My campus object is pretty simple with an id and a name.
struct Campus {
var id: String
var name: String
}
In the view controller I have two arrays. One is to hold the list of all campuses returned and the other array is for the filtered campuses.
let campuses = [Campus]()
let filteredCampuses = [Campus]()
I then called a method that I had set up to load the campuses from Firebase.
override func viewDidLoad() {
...
getAllCampusesFromFirebase() { (campuses) in
self.campuses = campuses
dispatch_async(dispatch_get_main_queue(), {
self.tableView.reloadData()
})
}
}
Then when performing the search I filter out the campuses comparing the campus name to the search text from the search bar.

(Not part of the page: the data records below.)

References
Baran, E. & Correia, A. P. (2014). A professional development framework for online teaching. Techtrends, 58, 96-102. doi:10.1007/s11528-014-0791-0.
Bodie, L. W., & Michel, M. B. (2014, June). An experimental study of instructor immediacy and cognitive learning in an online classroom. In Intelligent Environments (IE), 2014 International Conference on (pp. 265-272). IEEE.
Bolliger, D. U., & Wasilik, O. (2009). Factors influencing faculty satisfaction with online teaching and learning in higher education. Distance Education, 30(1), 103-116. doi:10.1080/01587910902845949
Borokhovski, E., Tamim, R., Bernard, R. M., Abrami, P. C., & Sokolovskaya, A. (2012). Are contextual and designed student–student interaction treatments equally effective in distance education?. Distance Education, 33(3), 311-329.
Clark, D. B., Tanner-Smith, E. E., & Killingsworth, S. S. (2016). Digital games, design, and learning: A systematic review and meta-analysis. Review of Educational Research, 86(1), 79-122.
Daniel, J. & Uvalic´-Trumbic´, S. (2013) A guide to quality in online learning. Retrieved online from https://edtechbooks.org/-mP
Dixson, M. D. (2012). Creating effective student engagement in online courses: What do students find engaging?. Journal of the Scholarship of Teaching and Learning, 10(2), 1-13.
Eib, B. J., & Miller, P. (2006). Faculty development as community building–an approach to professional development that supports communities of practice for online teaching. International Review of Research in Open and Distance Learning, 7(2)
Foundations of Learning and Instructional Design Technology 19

func updateSearchResultsForSearchController(searchController: UISearchController) {
guard let searchText = searchController.searchBar.text else {
return
}
filteredCampuses = campuses.filter { campus in
return campus.name.lowercaseString.containsString(searchText.lowercaseString)
}
tableView.reloadData()
}
If you are not loading all of the data up front then Firebase provides some handy methods to call that you can use to filter the data based on the reference path. https://firebase.google.com/docs/database/ios/lists-of-data
queryStarting(atValue)
or queryStarting(atValue:childKey:)
would probably be the one that you'd want to use in this case.